(THE REQUEST) Rewrite the lines of all the records as a Markdown table with two columns, "No." and "Text". Give each line its own numbered row, skip blank lines, and leave the pictures out.

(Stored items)
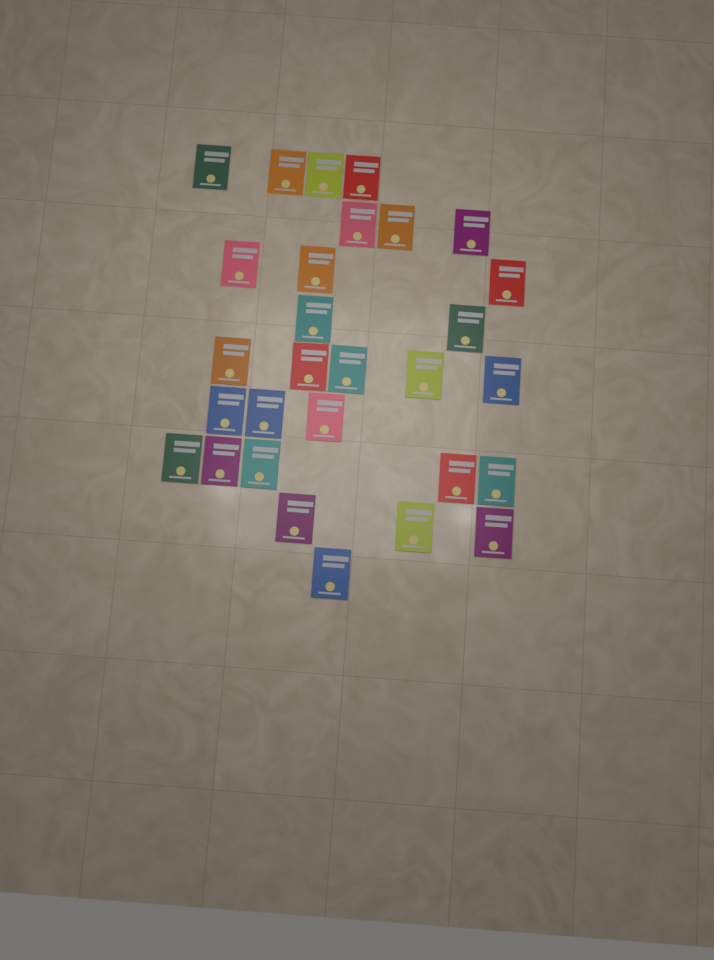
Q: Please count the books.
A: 29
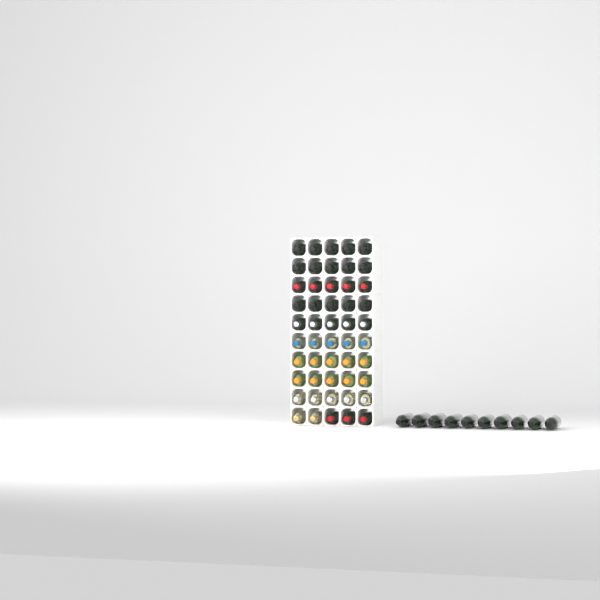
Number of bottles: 60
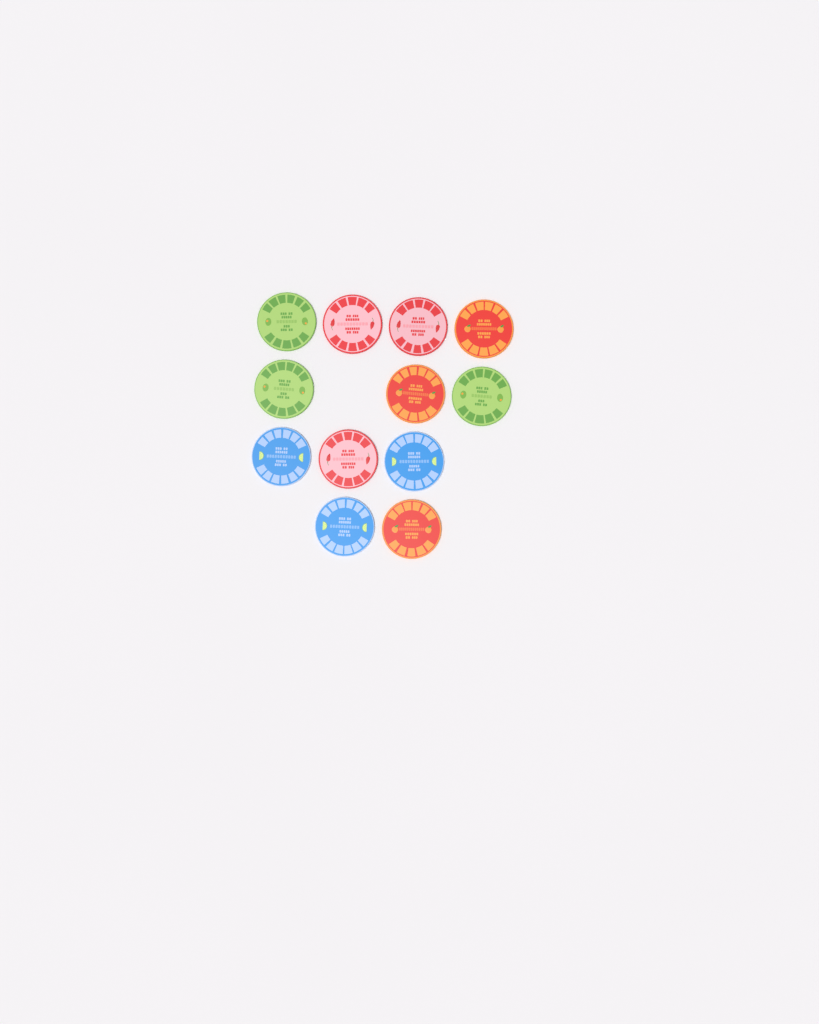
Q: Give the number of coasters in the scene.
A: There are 12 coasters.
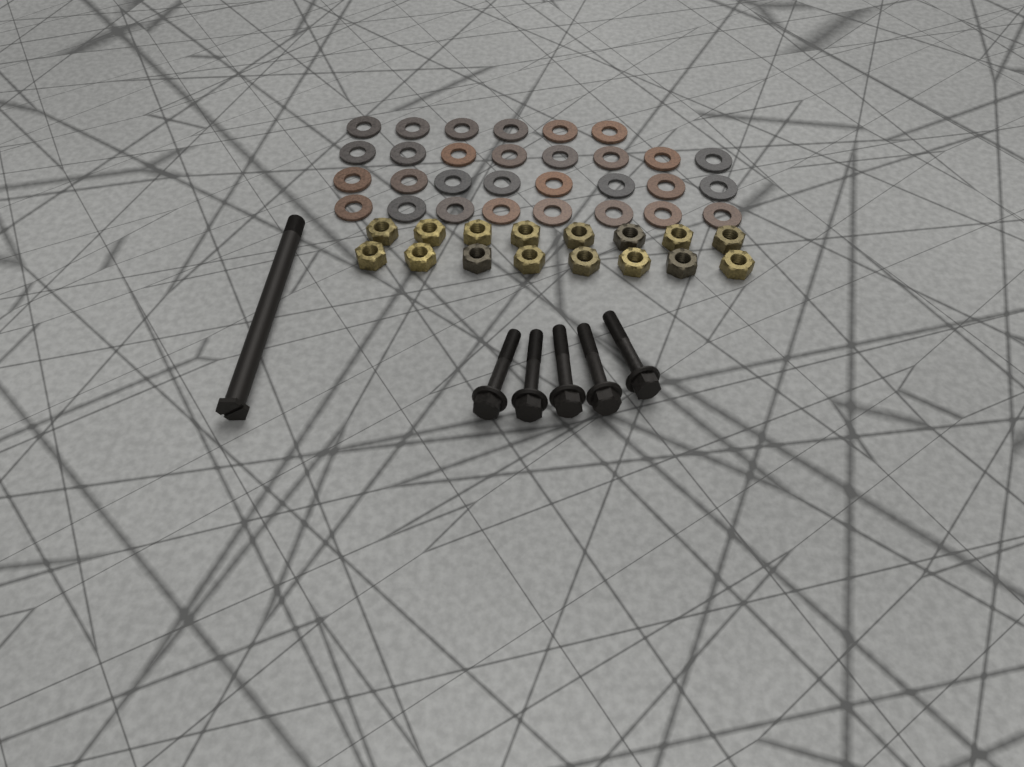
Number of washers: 30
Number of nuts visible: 16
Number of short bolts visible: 5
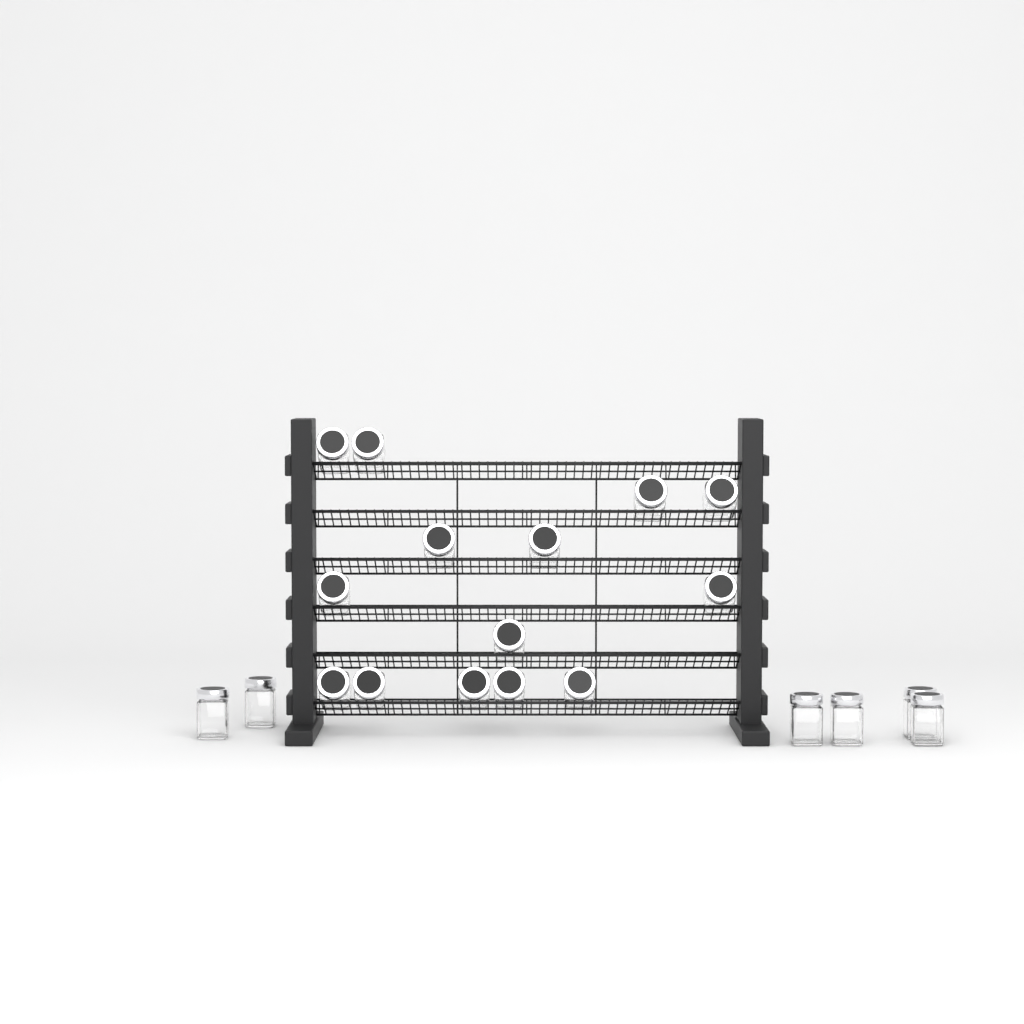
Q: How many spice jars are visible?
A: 20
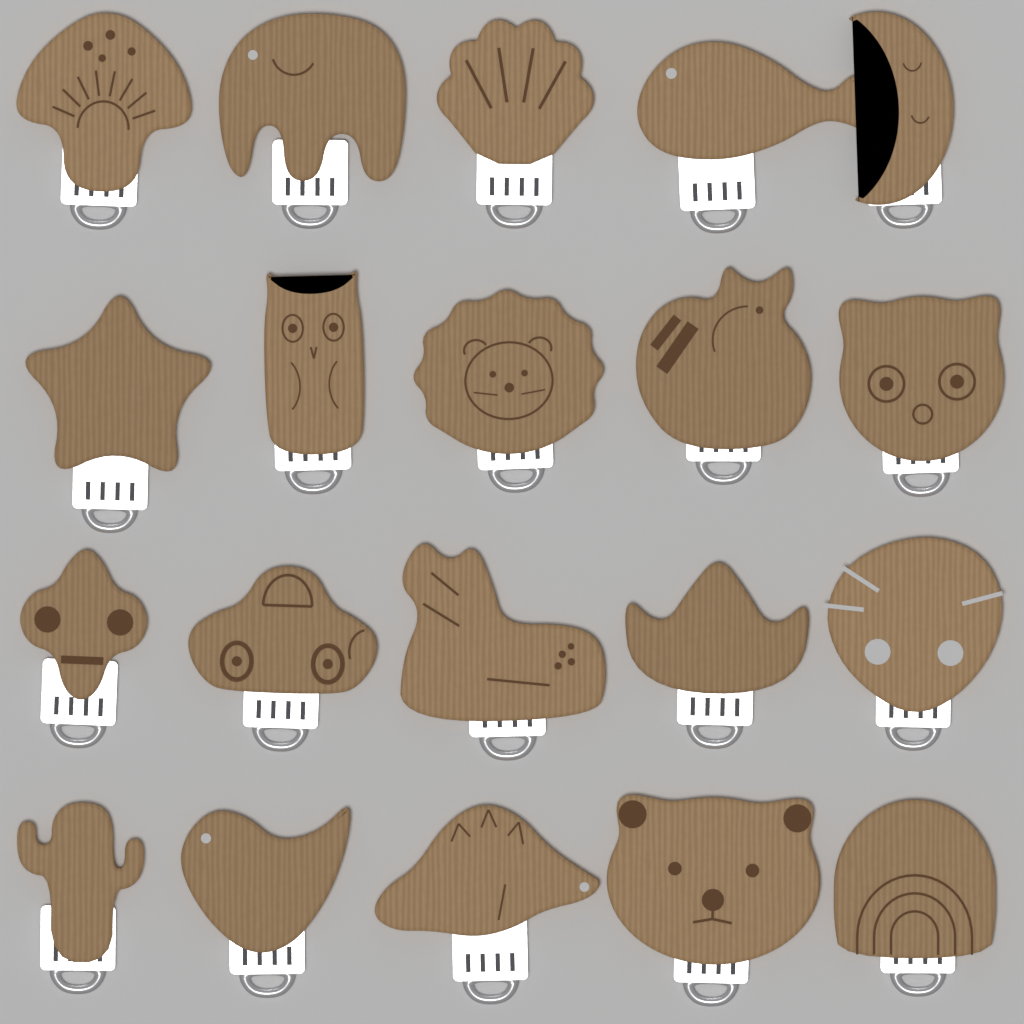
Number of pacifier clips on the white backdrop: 20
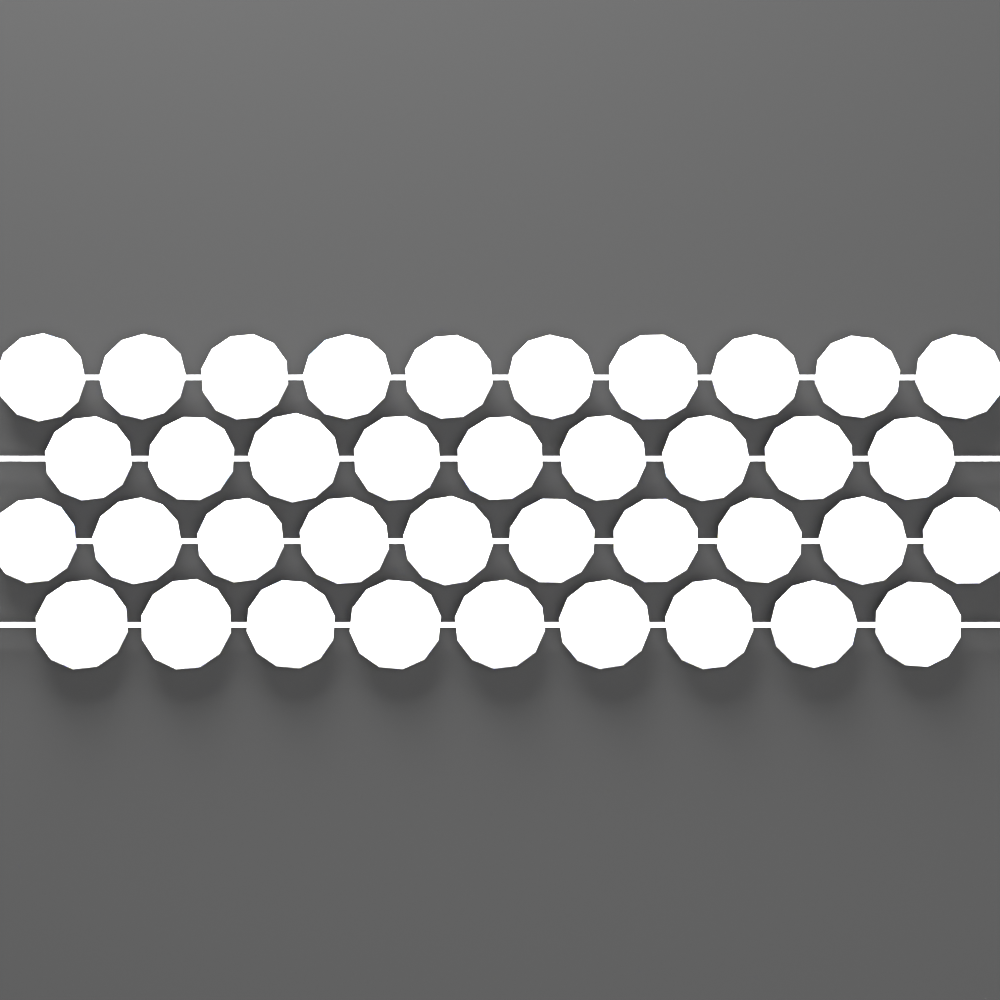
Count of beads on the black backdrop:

(TASK SOLUTION)
| No. | Text |
|---|---|
| 1 | Q: Please count the books. |
| 2 | A: 29 |
| 3 | Number of bottles: 60 |
| 4 | Q: Give the number of coasters in the scene. |
| 5 | A: There are 12 coasters. |
| 6 | Number of washers: 30 |
| 7 | Number of nuts visible: 16 |
| 8 | Number of short bolts visible: 5 |
| 9 | Q: How many spice jars are visible? |
| 10 | A: 20 |
| 11 | Number of pacifier clips on the white backdrop: 20 |
| 12 | Count of beads on the black backdrop: |